**TASK GOAL**
Could you pull out every line below word for word, leaving the pictures out of your answer?

**DATA SECTION**
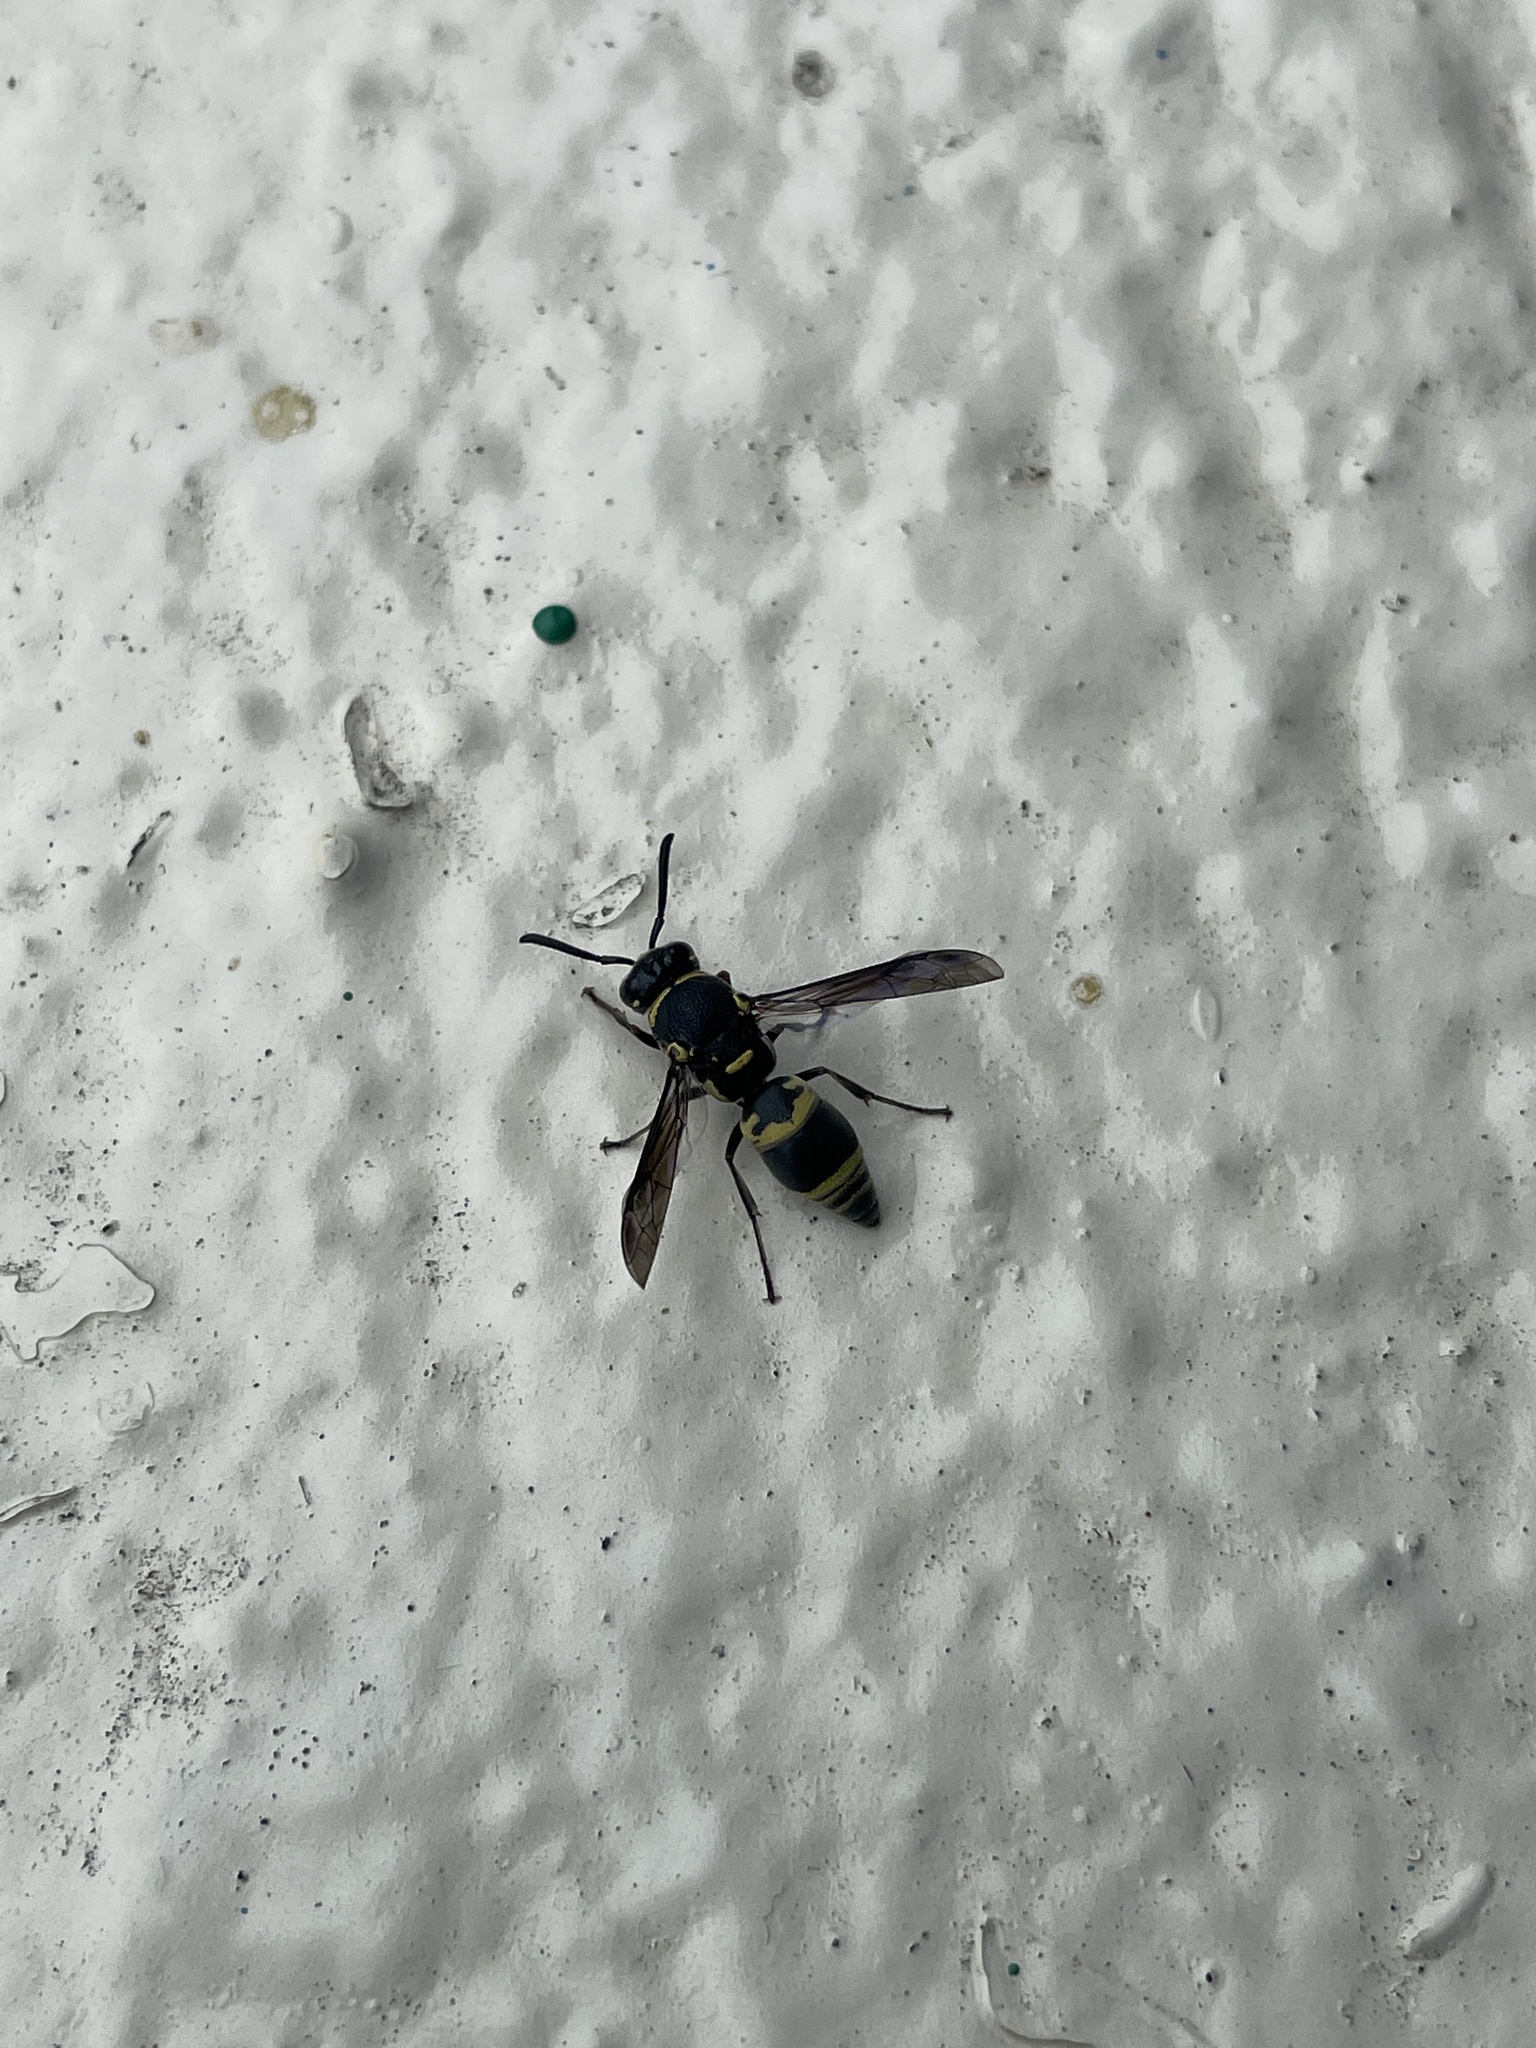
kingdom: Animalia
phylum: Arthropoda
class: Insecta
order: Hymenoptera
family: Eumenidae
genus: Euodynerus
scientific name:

**RIGHT ANSWER**
kingdom: Animalia
phylum: Arthropoda
class: Insecta
order: Hymenoptera
family: Eumenidae
genus: Euodynerus
scientific name:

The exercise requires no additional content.